**Texte source**
Un plongeon dans les eaux Picasso

Par Colin Lemoine · L'ŒIL

Le 31 juillet 2007 - 369 mots

 Picasso est un génie. Un génie dont l’envergure protéiforme interdit toute prétention à l’exhaustivité. Quand son nom n’ouvre pas le sous-titre d’une exposition, c’est qu’il le ferme. Alpha et oméga de l’art du xxe siècle ? En tout cas garantie de succès. C’est l’apanage des génies, parfois aussi des marques. D’où des expositions déclinant la production de l’Espagnol avec de subtiles variantes et variations. Mais à vouloir affronter la montagne Picasso, on est nécessairement condamné à n’opter que pour un versant, laissant dans l’ombre d’autres déclivités passionnantes, parfois plus ardues.
Le musée de l’Annonciade n’aurait pu être qu’une énième, et donc anodine, ascension. Or, interrogeant les rapports que Picasso entretint avec la Méditerranée, l’institution parvient à éviter l’écueil du funambule. La production est certes vertigineuse, mais le propos n’est pas vide. Loin de là. Nourrie d’une centaine de pièces issues de prestigieuses collections internationales, l’exposition étudie les œuvres d’un Picasso magnétisé par le Sud, écumant les perles de la côte d’Azur tel un marin… avec plusieurs femmes dans chaque port.

**Données fournies**
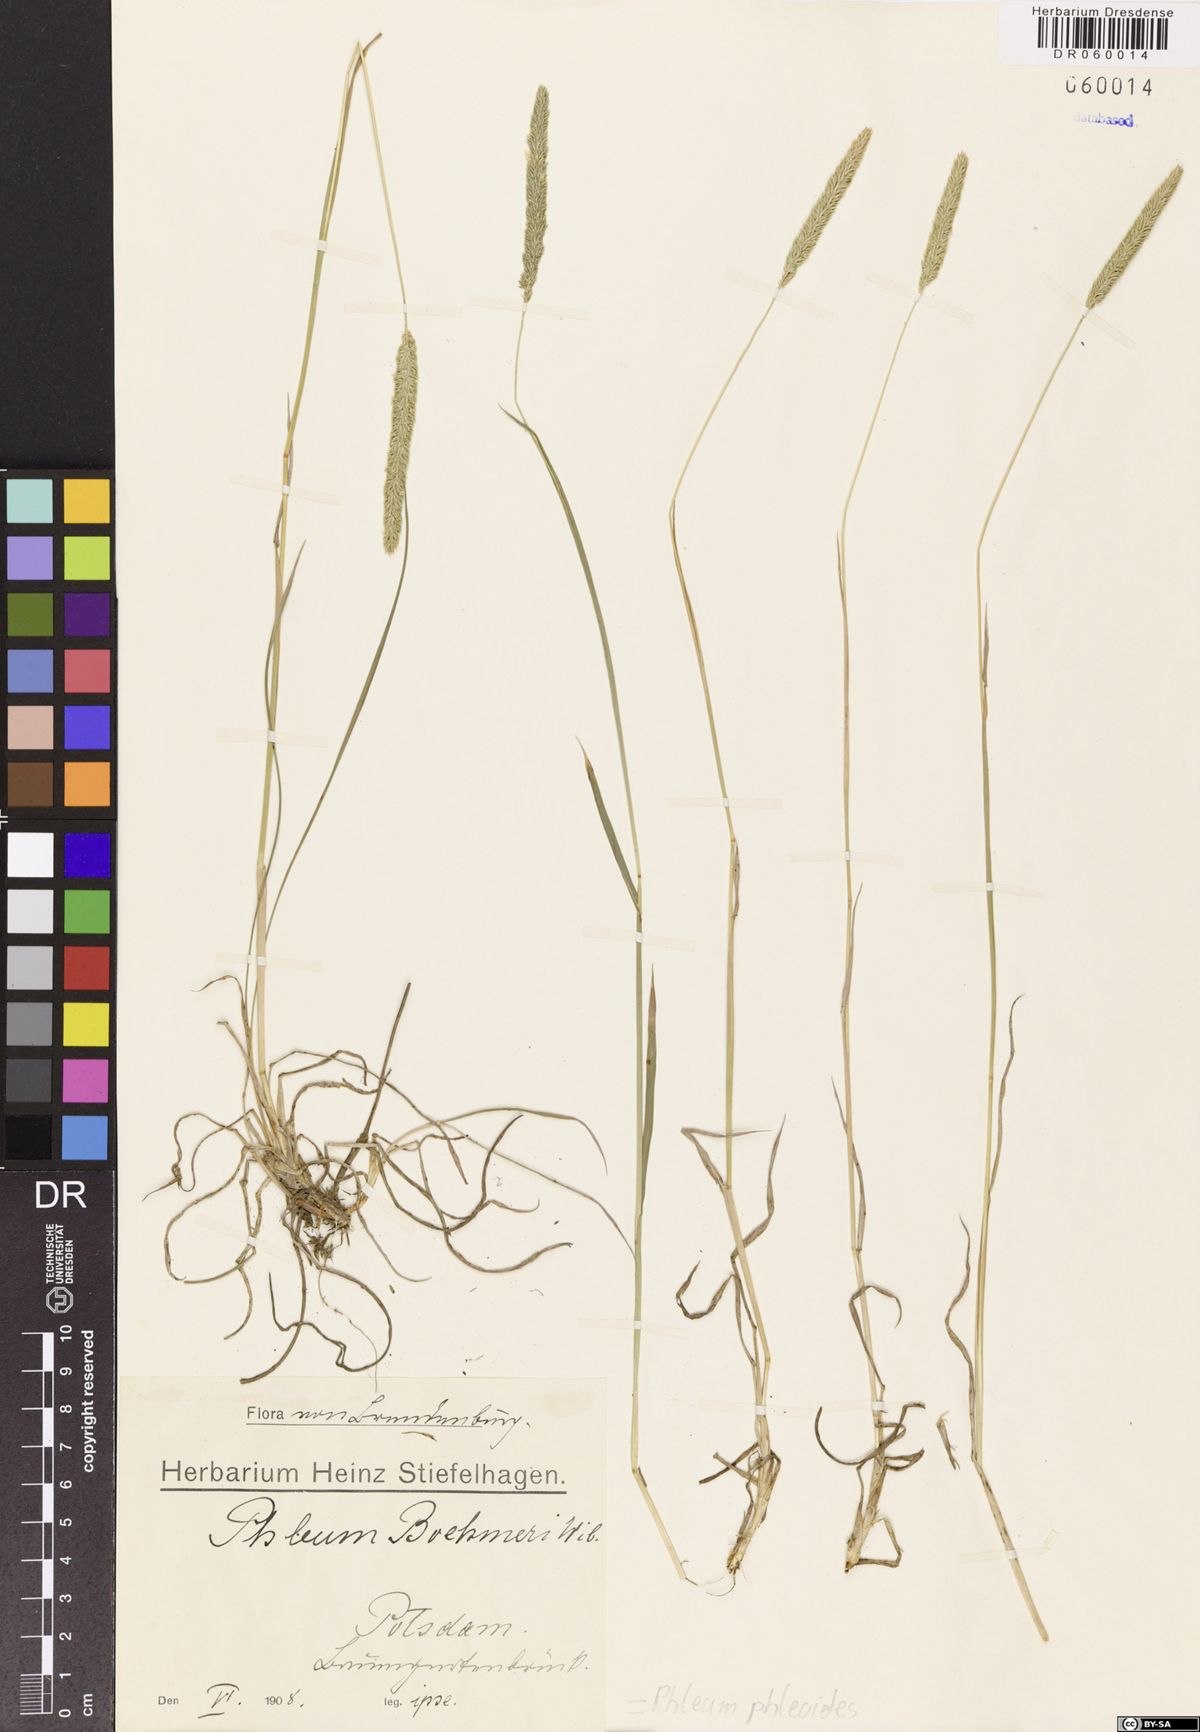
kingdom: Plantae
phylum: Tracheophyta
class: Liliopsida
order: Poales
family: Poaceae
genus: Phleum
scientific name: Phleum phleoides
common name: Purple-stem cat's-tail
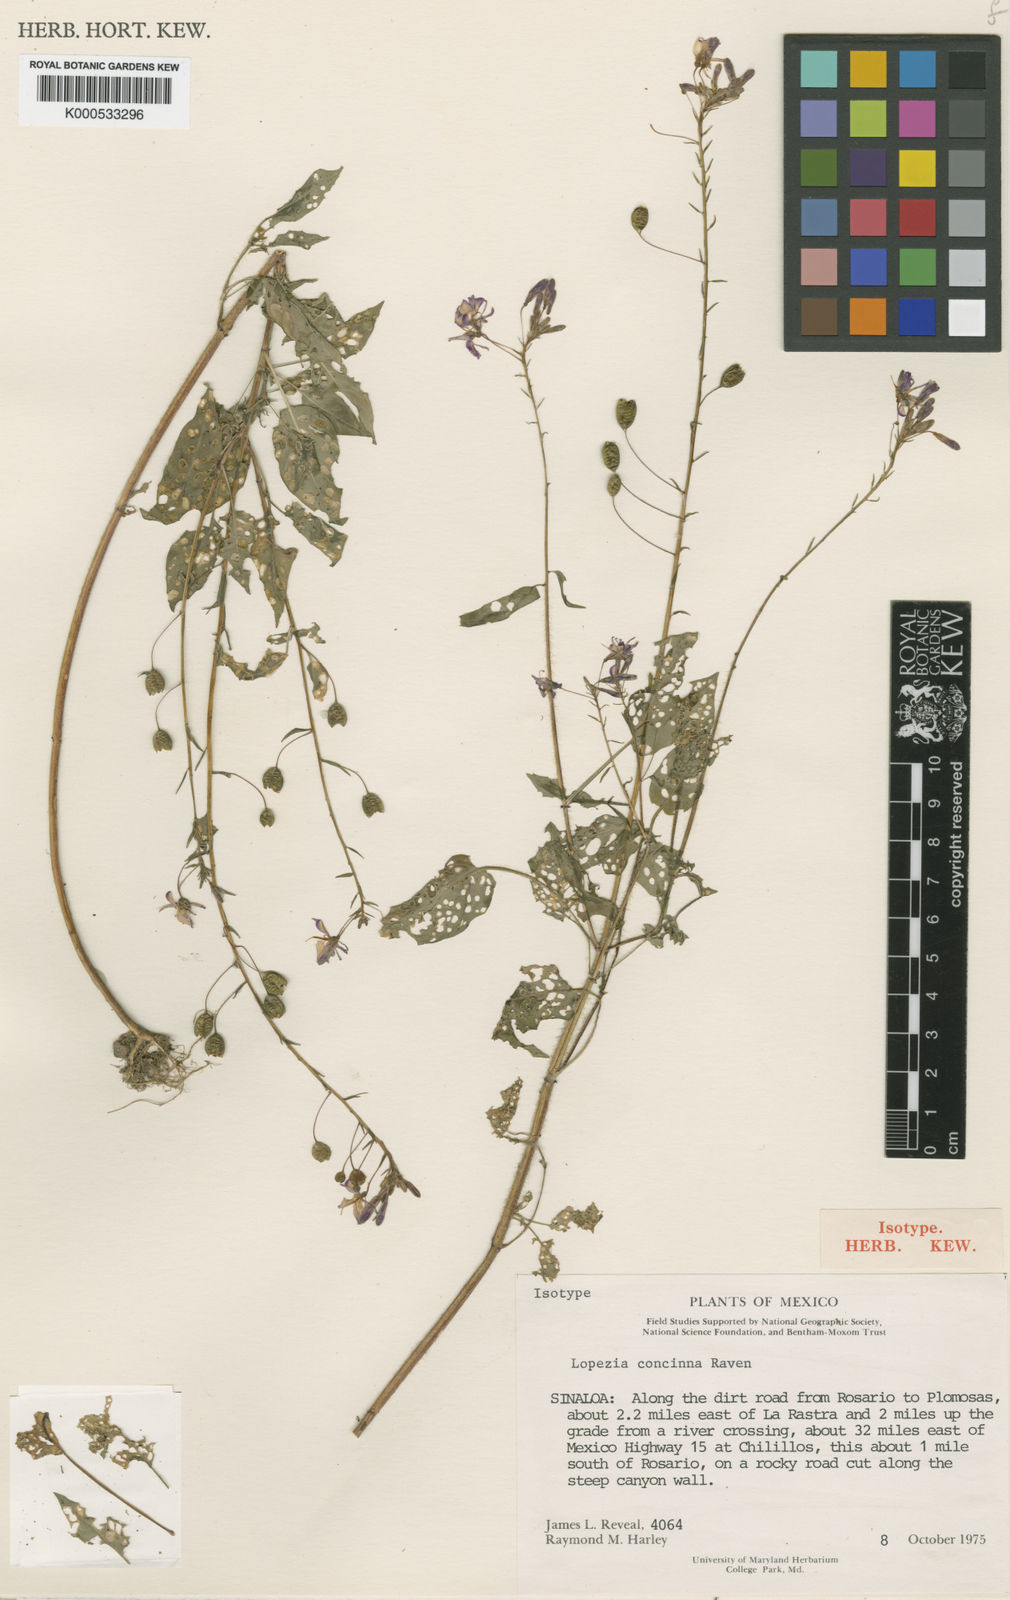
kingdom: Plantae
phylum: Tracheophyta
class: Magnoliopsida
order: Myrtales
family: Onagraceae
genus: Lopezia
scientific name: Lopezia concinna
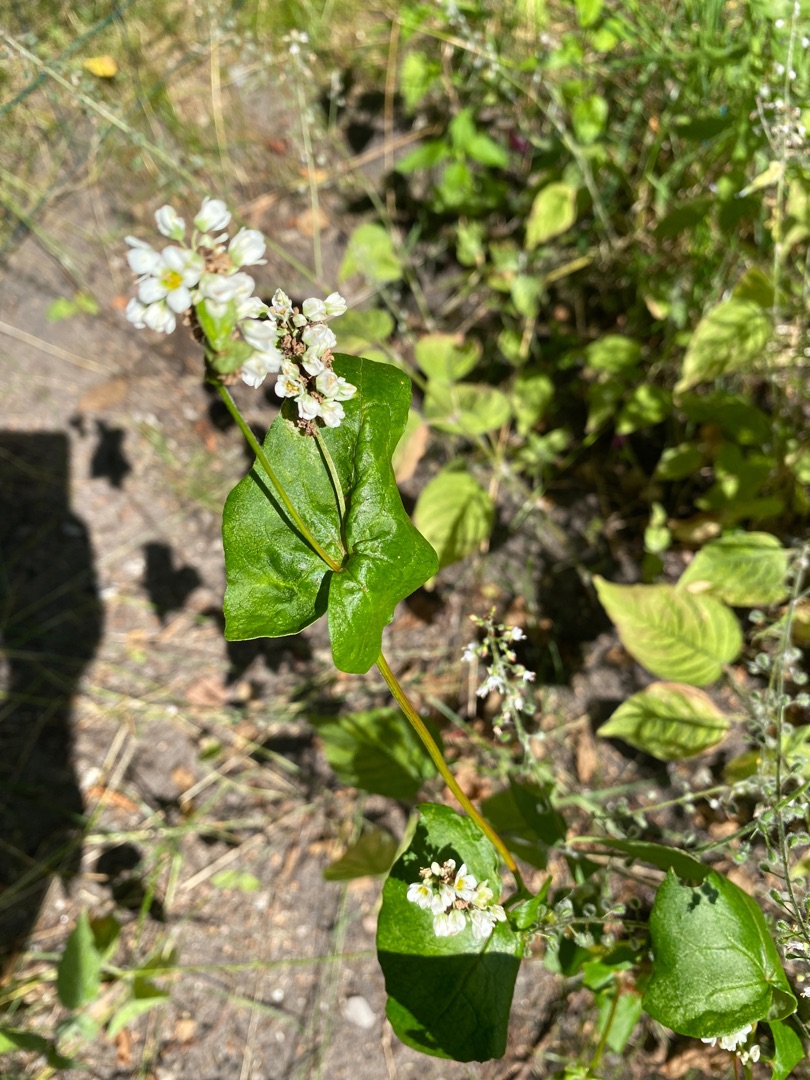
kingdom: Plantae
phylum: Tracheophyta
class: Magnoliopsida
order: Caryophyllales
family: Polygonaceae
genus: Fagopyrum
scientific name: Fagopyrum esculentum
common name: Almindelig boghvede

**Travail à faire**
(A) Relevez, dans l'article sur Picasso, tous les noms propres de personnes, de lieux, d'institutions et de publications.
(B) Reprenez à l'identique le passage de l'article sur Picasso qui va de "Un plongeon dans" jusqu'à "parfois plus ardues." inclus.

**Réponses par consigne**
(A) Picasso, Colin Lemoine, L'ŒIL, le musée de l'Annonciade, la Méditerranée, la côte d'Azur

(B)
Un plongeon dans les eaux Picasso

Par Colin Lemoine · L'ŒIL

Le 31 juillet 2007 - 369 mots

 Picasso est un génie. Un génie dont l’envergure protéiforme interdit toute prétention à l’exhaustivité. Quand son nom n’ouvre pas le sous-titre d’une exposition, c’est qu’il le ferme. Alpha et oméga de l’art du xxe siècle ? En tout cas garantie de succès. C’est l’apanage des génies, parfois aussi des marques. D’où des expositions déclinant la production de l’Espagnol avec de subtiles variantes et variations. Mais à vouloir affronter la montagne Picasso, on est nécessairement condamné à n’opter que pour un versant, laissant dans l’ombre d’autres déclivités passionnantes, parfois plus ardues.